The government says it has already allocated £1bn to help pupils catch-up. But Chalke questions whether enough of this funding is earmarked for the pupils in most need.
Oasis Trust focuses on running schools in deprived areas, and Chalke says he is particularly concerned by recent research which suggests pupils at schools like these fell further behind than better-off children during the lockdown. Their teachers will have a tougher job of helping them catch up, he says.
Chalke argues this support should include a fundamental rethink of the pupil premium, which was introduced by the coalition government in 2011 to boost the education of disadvantaged children. He argues more money is needed, specifically targeted at poorer pupils whose learning has been so badly harmed by the lockdown.
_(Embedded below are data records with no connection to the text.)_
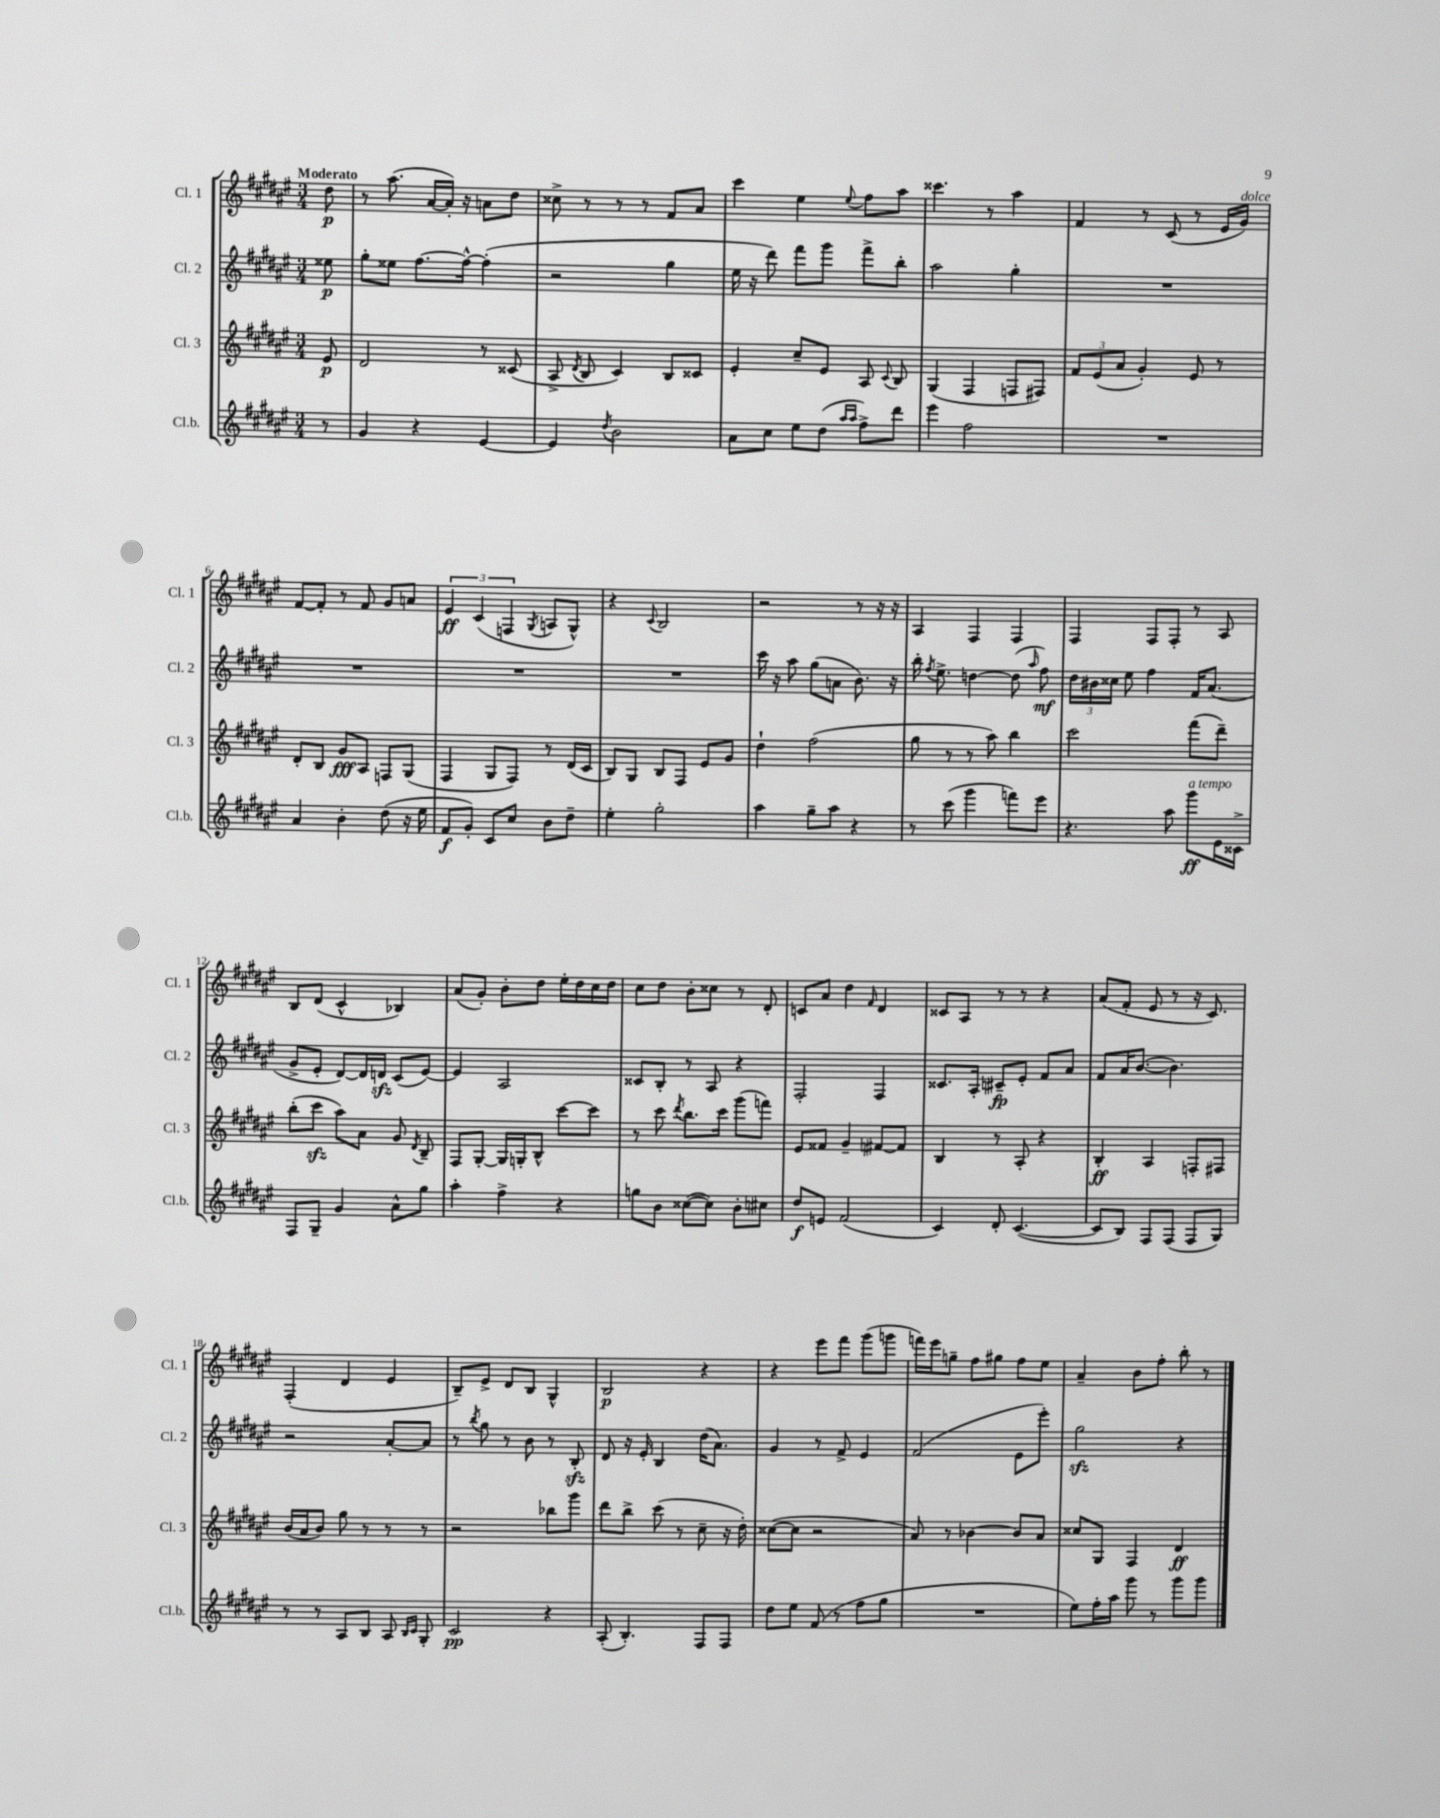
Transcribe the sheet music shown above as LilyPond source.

<<
\new StaffGroup <<
\new Staff = "s0" \with { instrumentName = "Cl. 1" shortInstrumentName = "Cl. 1" } {
    \clef treble \key fis \major \numericTimeSignature \time 3/4 \partial 8 \tempo "Moderato"
    \autoBeamOff dis''8\p |
    r8 ais''8.( ais'16[~ ais'16]-.) r16 a'8[ dis''8] |
    cisis''8-> r8 r8 r8 fis'8[ ais'8] |
    cis'''4 eis''4 \appoggiatura { eis''8 } fis''8[ ais''8] |
    cisis'''4. r8 ais''4 |
    fis'4 r8 cis'8( r8 eis'16[ gis'16]^\markup { \italic "dolce" }) |
    fis'8[~ fis'8]-. r8 fis'8 gis'8[ a'8] |
    \tuplet 3/2 { eis'4\ff cis'4( f4 } \acciaccatura { gis8 } a8[ gis8]-^) |
    r4 \appoggiatura { cis'8 } b2 |
    r2 r8 r16 r16 |
    ais4 fis4 fis4 |
    fis4 fis8[ fis8]-. r8 ais8 |
    b8[ dis'8]( cis'4-^ bes4) |
    ais'8[( gis'8]-.) b'8[-. dis''8] eis''16[-. dis''16 cis''16 dis''16] |
    cis''8[ dis''8] b'8[-. cisis''8] r8 dis'8-. |
    c'8[ ais'8] dis''4 \grace { fis'16 } dis'4 |
    cisis'8[ ais8] r8 r8 r4 |
    ais'8[( fis'8]-. eis'8 r8 r16 cis'8.) |
    fis4-.( dis'4 eis'4 |
    b8[--) eis'8]-> dis'8[ b8] gis4-^ |
    b2\p r4 |
    r4 eis'''8[ fis'''8] gis'''8[( g'''8] |
    f'''16[) eis'''16 g''8]-- fis''8[ gis''8] fis''8[ eis''8] |
    ais'4-- b'8[ fis''8]-. b''8-. r8 \bar "|." |
}
\new Staff = "s1" \with { instrumentName = "Cl. 2" shortInstrumentName = "Cl. 2" } {
    \clef treble \key fis \major \numericTimeSignature \time 3/4 \partial 8
    \autoBeamOff eisis''8\p |
    gis''8[-. eisis''8] fis''8.[~ fis''16]~-^ fis''4-.( |
    r2 gis''4 |
    eis''16 r16 dis'''8) fis'''8[ gis'''8] fis'''8[-> b''8]-. |
    ais''2 gis''4-. |
    R2. |
    R2. |
    R2. |
    R2. |
    cis'''16 r16 ais''8 gis''8[( a'8] b'8.) r16 |
    b''16-. \acciaccatura { fis''8 } eis''8.-> d''4~ d''8( \grace { ais''16 } fis''8\mf) |
    \tuplet 3/2 { dis''16[ bis'16 cisis''16] } eis''8 fis''4 fis'16[ ais'8.]( |
    gis'8[-> eis'8]-. dis'8[~) dis'16 d'16]\sfz cis'8[( eis'8]~) |
    eis'4 ais2 |
    cisis'8[ b8]-. r8 ais8 r4 |
    fis2-. fis4 |
    cisis'8.[ ais16]-. cis'8[--\fp eis'8]-. fis'8[ ais'8] |
    fis'8[ ais'16 b'8.]~( b'4.) |
    r2 ais'8[~-. ais'8] |
    r8 \acciaccatura { b''8 } gis''8 r8 b'8 r8 b8-.\sfz |
    dis'8 r16 eis'16-. b4 dis''16[( ais'8.]) |
    gis'4 r8 fis'8-> eis'4 |
    fis'2( eis'8[ eis'''8]-.) |
    gis''2\sfz r4 \bar "|." |
}
\new Staff = "s2" \with { instrumentName = "Cl. 3" shortInstrumentName = "Cl. 3" } {
    \clef treble \key fis \major \numericTimeSignature \time 3/4 \partial 8
    \autoBeamOff eis'8\p |
    dis'2 r8 cisis'8( |
    ais8-> \acciaccatura { dis'8 } b8 cis'4) b8[ cisis'8] |
    eis'4-. cis''8[-- eis'8] ais8 \appoggiatura { cis'8 } b8 |
    gis4( fis4 f8[ fis8]) |
    \tuplet 3/2 { fis'8[ eis'8( ais'8] } gis'4-.) eis'8 r8 |
    dis'8[-. b8] gis'8[\fff ais8] f8[ gis8]( |
    fis4 gis8[ fis8]) r8 dis'16[( cis'16] |
    b8[) gis8] b8[ fis8] eis'8[ gis'8] |
    dis''4-! fis''2( |
    gis''8 r8 r8 ais''8) b''4 |
    cis'''2 fis'''8[( dis'''8]--) |
    b''8[-.( cis'''8]\sfz ais''8[) ais'8] gis'8 \acciaccatura { dis'8 } b8-- |
    fis8[ gis8]~-. gis16[ g16-. b8]-^ cis'''8[~ cis'''8] |
    r8 cis'''8 \acciaccatura { dis'''8 } b''8.[ cis'''16] gis'''8[( f'''8]) |
    eis'8[ fisis'8] gis'4-- fis'8[~ fis'8] |
    b4 r8 ais8-. r4 |
    b4-.\ff ais4 f8[-. fis8] |
    b'16[( ais'16 b'8]) gis''8 r8 r8 r8 |
    r2 bes''8[ gis'''8] |
    dis'''8[ b''8]-> cis'''8( r8 cis''8-- r16 dis''16-.) |
    cisis''8[~( cisis''8] r2 |
    ais'8) r8 bes'4~ bes'8[ ais'8] |
    cisis''8[ gis8] fis4 dis'4\ff \bar "|." |
}
\new Staff = "s3" \with { instrumentName = "Cl.b." shortInstrumentName = "Cl.b." } {
    \clef treble \key fis \major \numericTimeSignature \time 3/4 \partial 8
    \autoBeamOff r8 |
    gis'4 r4 eis'4~ |
    eis'4 \acciaccatura { dis''8 } b'2 |
    ais'8[ cis''8] eis''8[ dis''8]( \grace { ais''16[ ais''16] } fis''8[->) dis'''8] |
    eis'''4 fis''2 |
    R2. |
    ais'4 b'4-. dis''8( r16 eis''16 |
    fis'8[\f gis'8]-.) cis'8[ cis''8] b'8[ dis''8]-- |
    eis''4-. gis''2-. |
    ais''4 gis''8[-- ais''8] r4 |
    r8 cis'''8( gis'''4 f'''8[) eis'''8] |
    r4. ais''8 gis'''8[\ff^\markup { \italic "a tempo" } eis'16 cisis'16]-> |
    fis8[ gis8]-- gis'4 ais'8[-^ gis''8] |
    ais''4-. fis''4-> r4 |
    g''8[ b'8] cisis''8[~( cisis''8]) b'8[-. cis''8] |
    dis''8[\f e'8] fis'2( |
    cis'4) dis'8-. cis'4.~( |
    cis'8[ b8]) fis8[ fis8]( fis8[ gis8]) |
    r8 r8 ais8[ b8] ais8 \grace { b16[ cis'16] } gis8-. |
    cis'2\pp r4 |
    ais8-.( b4.-.) fis8[ fis8] |
    dis''8[ eis''8] fis'8( r8 fis''8[ gis''8] |
    R2. |
    eis''8[) fis''16-. ais''16] gis'''8 r8 gis'''8[ gis'''8] \bar "|." |
}
>>
>>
“Government should respond to the need before it causes irrevocable damage by trebling this funding, at least over the next three years, and focusing it on children living in persistent poverty and facing long-term disadvantage,” he argues.
“It is vital that government makes this move now, to ensure that a generation of children, already disadvantaged before the COVID-19 lockdown but whose situations have deteriorated even further, are not completely abandoned, doomed to spend their lives struggling for opportunities their peers will have ready access to, rather than flourishing,” he said.
Chalke also says the government’s £350m National Tutoring Programme which is aimed at helping the most disadvantaged pupils catch-up after the lockdown “is far too little”.
This funding, for just one academic year, will not address the “aching long-term need to narrow the disadvantage gap”, he says.
“It is the equivalent of a very poor quality sticking plaster being stretched across a wound that is far too deep to be healed by short-term interventions.”
Chalke argues that the whole designation of this money as “catch-up funding” is wrong. “The focus on academic achievement, accompanied by a ‘teach to the test’ education strategy, fails totally to recognise the heart of the issue.
“Despite the fact that there is, at last, a focus on student wellbeing in the national curriculum, until we develop an education strategy that commits cash and learning time to working with the adverse and traumatic childhood experiences that many disadvantaged students suffer, and have suffered through lockdown, we are wasting public money.
“That’s why the attainment gap has never been tackled successfully, despite the many millions already spent on improving outcomes for disadvantaged students.”